The merger process of DNS systems is a vital source of chemical enrichment of the interstellar medium with heavy r-process elements such as, for example, gold (e.g., Eichler et al. 1989; Freiburghaus et al. 1999; Wanajo et al. 2014; Just et al. 2015; Rosswog 2015; Hirai et al. 2015; Beniamini et al. 2016b; Wu et al. 2016). These elements were previously thought to be synthesized primarily in SNe. The total mass of the ejected baryonic matter from DNS mergers, including the yield of heavy r-process elements, is typically of the order $0.01\,{M}_{\odot }$, depending on the mass ratio between the two merging NSs. Until recently, all observed DNS systems had a mass ratio $q\simeq 1$. The discovery of PSR J0453+1559 (Martinez et al. 2015) revealed the first known DNS system with a more asymmetric pair of NS masses (1.56 and $1.17\,{M}_{\odot }$) and $q\gt 1.3$. This mass asymmetry is very important as it may possibly increase (see below) the yield of expelled heavy r-process elements, when the lighter NS fills its Roche lobe and becomes tidally disrupted.

In Tauris et al. (2015), the modeling of DNS progenitor systems resulted in second-born NS masses in the interval $1.1\mbox{--}1.8\,{M}_{\odot }\,(\pm 0.1\,{M}_{\odot })$. The fact that the lightest observed first-born NSs in DNS systems have masses $\lt 1.2\,{M}_{\odot }$ means that, in principle, we might even expect a future detection of a DNS merger with a mass ratio $q\geqslant 1.5$. Such a DNS merger would produce r-process rich ejecta with larger asymmetry and a different direction-dependent composition than those expected for a DNS merger with $q\simeq 1$ (Just et al. 2015), and possibly, but not necessarily, a larger yield (depending on the NS masses and the NS EoS; Just et al. 2015; Lehner et al. 2016).

The Galactic merger rate of DNS systems has been estimated for almost four decades (e.g., Clark et al. 1979). As we have discussed in the previous sections, the standard formation scenario of DNS binaries involves a number of highly uncertain aspects of binary interactions (e.g., Voss & Tauris 2003; Tauris & van den Heuvel 2006; Belczynski et al. 2008; Dominik et al. 2012). The main uncertainties include, in particular, the treatment of CE evolution (Ivanova et al. 2013; Kruckow et al. 2016), SN kicks (Janka 2012, 2017) and the efficiency of accretion and spin-up from mass transfer (e.g., Tauris et al. 2015 and this paper). Together, these processes lead to large uncertainties in the expected merger rates of several orders of magnitude.

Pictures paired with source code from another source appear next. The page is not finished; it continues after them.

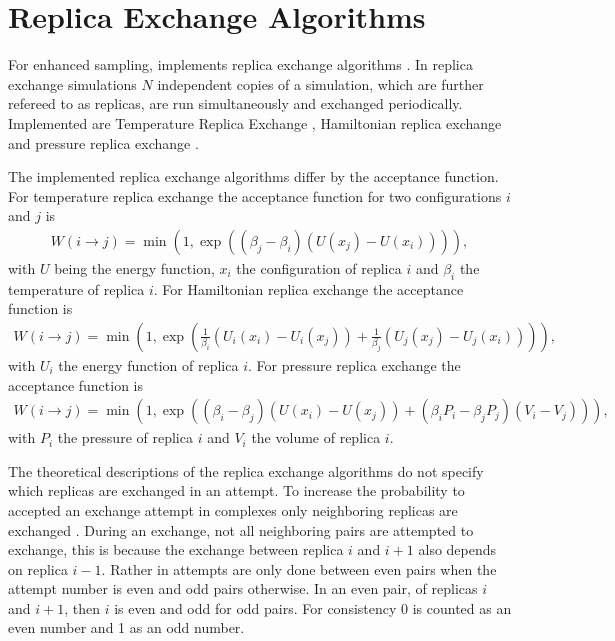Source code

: \documentclass[12pt, twoside]{report}
\begin{document}
\section{Replica Exchange Algorithms}

For enhanced sampling, \complexes implements replica exchange algorithms
\cite{Swendsen1986, Bennett1976, tuckerman2010statistical}. In replica exchange
simulations \(N\) independent copies of a simulation, which are further refereed
to as replicas, are run simultaneously and exchanged periodically. Implemented
are Temperature Replica Exchange \cite{Hansmann1997}, Hamiltonian replica
exchange \cite{Bussi2014} and pressure replica exchange \cite{Okabe2001}.

The implemented replica exchange algorithms differ by the acceptance function.
For temperature replica exchange the acceptance function for two configurations
\(i\) and \(j\) is \cite{Hansmann1997}
\begin{align}
  \label{eq:ch5:REMC} W(i\rightarrow j) = \min(1, \exp\left( (\beta_j - \beta_i)
(U(x_j) - U(x_i)) \right)),
\end{align} with $U$ being the energy function, \(x_i\) the configuration of
replica \(i\) and \(\beta_i\) the temperature of replica \(i\). For Hamiltonian
replica exchange the acceptance function is \cite{Bussi2014}
\begin{align}
  \label{eq:ch5:HREX} W(i\rightarrow j) = \min\left(1, \exp\left(
\frac{1}{\beta_i}(U_i(x_i) - U_i(x_j)) + \frac{1}{\beta_j}(U_j(x_j) - U_j(x_i))
\right)\right),
\end{align} with \(U_i\) the energy function of replica \(i\). For pressure
replica exchange the acceptance function is \cite{Okabe2001}
\begin{align}
  \label{eq:ch5:MPTMC} W(i\rightarrow j) = \min\left(1, \exp\left( (\beta_i -
\beta_j) (U(x_i) - U(x_j)) + (\beta_i P_i - \beta_j P_j) (V_i -
V_j)\right)\right),
\end{align} with \(P_i\) the pressure of replica \(i\) and \(V_i\) the volume of
replica \(i\).

The theoretical descriptions of the replica exchange algorithms do not specify
which replicas are exchanged in an attempt. To increase the probability to
accepted an exchange attempt in complexes only neighboring replicas are
exchanged \cite{Bussi2014}. During an exchange, not all neighboring pairs are
attempted to exchange, this is because the exchange between replica \(i\) and
\(i+1\) also depends on replica \(i-1\). Rather in \complexes attempts are only
done between even pairs when the attempt number is even and odd pairs otherwise.
In an even pair, of replicas \(i\) and \(i+1\), then \(i\) is even and odd for
odd pairs. For consistency 0 is counted as an even number and 1 as an odd
number.
\end{document}
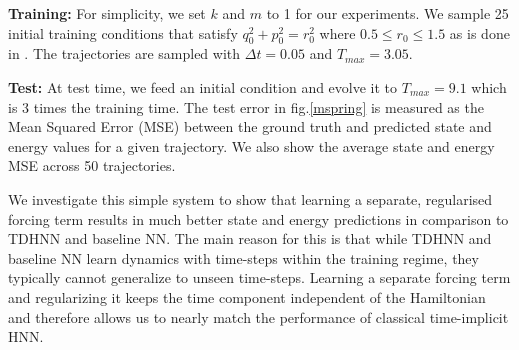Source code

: \documentclass[twoside]{article}
\begin{document}
\textbf{Training:} For simplicity, we set $k$ and $m$ to 1 for our experiments. We sample 25 initial training conditions that satisfy $q_0^2+p_0^2 = r_0^2$ where $0.5 \leq r_0 \leq 1.5$ as is done in \cite{greydanus_hamiltonian_2019}. The trajectories are sampled with $\Delta t =0.05$ and $T_{max} = 3.05$.  

\textbf{Test:} At test time, we feed an initial condition and evolve it to $T_{max}=9.1$ which is 3 times the training time. The test error in fig.\ref{mspring} is measured as the Mean Squared Error (MSE) between the ground truth and predicted state and energy values for a given trajectory. We also show the average state and energy MSE  across 50 trajectories. 

We investigate this simple system to show that learning a separate, regularised forcing term results in much better state and energy predictions in comparison to TDHNN and baseline NN. The main reason for this is that while TDHNN and baseline NN learn dynamics with time-steps within the training regime, they typically cannot generalize to unseen time-steps. Learning a separate forcing term and regularizing it keeps the time component independent of the Hamiltonian and therefore allows us to nearly match the performance of classical time-implicit HNN.
\end{document}
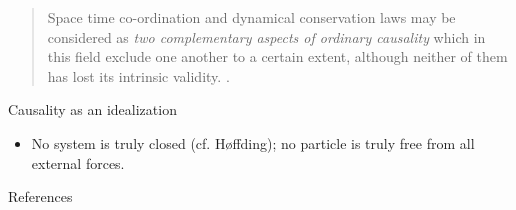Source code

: \documentclass[fleqn]{beamer}
\begin{document}
\begin{frame}

  \begin{quote} Space time co-ordination and dynamical conservation
    laws may be considered as \emph{two complementary aspects of
      ordinary causality} which in this field exclude one another to a
    certain extent, although neither of them has lost its intrinsic
    validity. \citep[p 376]{faraday1932}. \end{quote}


\end{frame}

\begin{frame}{Causality as an idealization}

  \begin{itemize}
  \item No system is truly closed (cf. Høffding); no particle is truly
    free from all external forces.
  \end{itemize}

    


\end{frame}

\begin{frame}[allowframebreaks]{References}

\printbibliography[heading=none]

\end{frame}
\end{document}
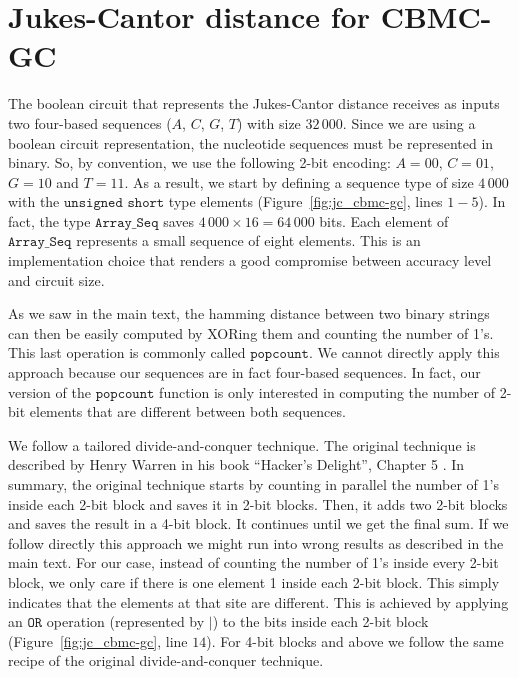 
\appendix

\chapter{Jukes-Cantor distance for CBMC-GC}\label{appendix:appendixA}

%

The boolean circuit that represents the Jukes-Cantor distance receives as inputs two four-based sequences ($A$, $C$, $G$, $T$) with size $32\, 000$. Since we are using a boolean circuit representation, the nucleotide sequences must be represented in binary. So, by convention, we use the following 2-bit encoding: $A = 00$, $C = 01$, $G = 10$ and $T = 11$. As a result, we start by defining a sequence type of size $4\, 000$ with the $\texttt{unsigned short}$ type elements (Figure~\ref{fig:jc_cbmc-gc}, lines $1-5$). In fact, the type $\texttt{Array\_Seq}$ saves $4\, 000 \times 16 = 64\, 000$ bits. Each element of $\texttt{Array\_Seq}$ represents a small sequence of eight elements. This is an implementation choice that renders a good compromise between accuracy level and circuit size.

As we saw in the main text, the hamming distance between two binary strings can then be easily computed by XORing them and counting the number of 1’s. This last operation is commonly called $\texttt{popcount}$. We cannot directly apply this approach because our sequences are in fact four-based sequences. In fact, our version of the $\texttt{popcount}$ function is only interested in computing the number of 2-bit elements that are different between both sequences.

We follow a tailored divide-and-conquer technique. The original technique is described by Henry Warren in his book “Hacker’s Delight”, Chapter 5 \citep{W12}. In summary, the original technique starts by counting in parallel the number of 1’s inside each 2-bit block and saves it in 2-bit blocks. Then, it adds two 2-bit blocks and saves the result in a 4-bit block. It continues until we get the final sum. If we follow directly this approach we might run into wrong results as described in the main text. For our case, instead of counting the number of 1’s inside every 2-bit block, we only care if there is one element 1 inside each 2-bit block. This simply indicates that the elements at that site are different. This is achieved by applying an $\texttt{OR}$ operation (represented by $\texttt{|}$) to the bits inside each 2-bit block (Figure~\ref{fig:jc_cbmc-gc}, line $14$). For 4-bit blocks and above we follow the same recipe of the original divide-and-conquer technique. 

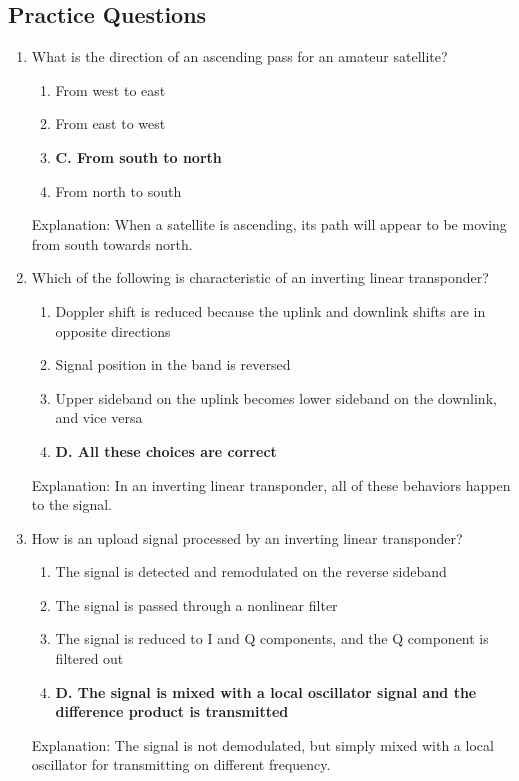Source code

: \subsection*{Practice Questions}
\begin{enumerate}
      \item What is the direction of an ascending pass for an amateur satellite?
    \begin{enumerate}
        \item  From west to east
       \item  From east to west
        \item \textbf{C. From south to north}
        \item  From north to south
    \end{enumerate}
    \textcolor{myred}{Explanation:}
    When a satellite is ascending, its path will appear to be moving from south towards north.
    
    \item Which of the following is characteristic of an inverting linear transponder?
       \begin{enumerate}
        \item  Doppler shift is reduced because the uplink and downlink shifts are in opposite directions
        \item  Signal position in the band is reversed
       \item  Upper sideband on the uplink becomes lower sideband on the downlink, and vice versa
        \item \textbf{D. All these choices are correct}
        \end{enumerate}
       \textcolor{myred}{Explanation:}
      In an inverting linear transponder, all of these behaviors happen to the signal.

     \item How is an upload signal processed by an inverting linear transponder?
     \begin{enumerate}
        \item  The signal is detected and remodulated on the reverse sideband
        \item  The signal is passed through a nonlinear filter
         \item  The signal is reduced to I and Q components, and the Q component is filtered out
        \item \textbf{D. The signal is mixed with a local oscillator signal and the difference product is transmitted}
        \end{enumerate}
    \textcolor{myred}{Explanation:}
    The signal is not demodulated, but simply mixed with a local oscillator for transmitting on different frequency.


\end{enumerate}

Currently, the DNS merger rate is predicted to be about $1\mbox{--}100\,{\mathrm{Myr}}^{-1}$ per Milky Way Equivalent Galaxy (Abadie et al. 2010).

The vast majority,²² almost all, of DNS systems that merge within a Hubble time due to GW radiation are produced by ultra-stripped SNe (Tauris et al. 2015). And because some relatively wide-orbit DNS systems are also produced via ultra-stripped SNe, the observed rate of ultra-stripped SNe is expected to be larger than the rate of DNS mergers. Furthermore, ultra-stripped SNe may also originate in binary systems with a BH or a WD accretor, and thus the total rate of ultra-stripped SNe is estimated to be one in every 100–1000 SNe (Tauris et al. 2013).

After the recent success in detecting GW signals from merging BHs by advanced LIGO (Abbott et al. 2016a, 2016b, 2017), it is also expected that GWs from merging DNS systems will be detected in the near future with LIGO and other detectors like VIRGO and KAGRA. Thus, it will soon be possible to obtain DNS merger rate constraints from GW observations. This should place a lower limit on the rate of ultra-stripped SNe. Comparing the rates of ultra-stripped SNe inferred from high-cadence optical surveys and DNS mergers from GW detectors, we will be able to test whether the ultra-stripped SN channel is actually the major path for forming DNS systems, and thus constrain binary stellar evolution using GWs.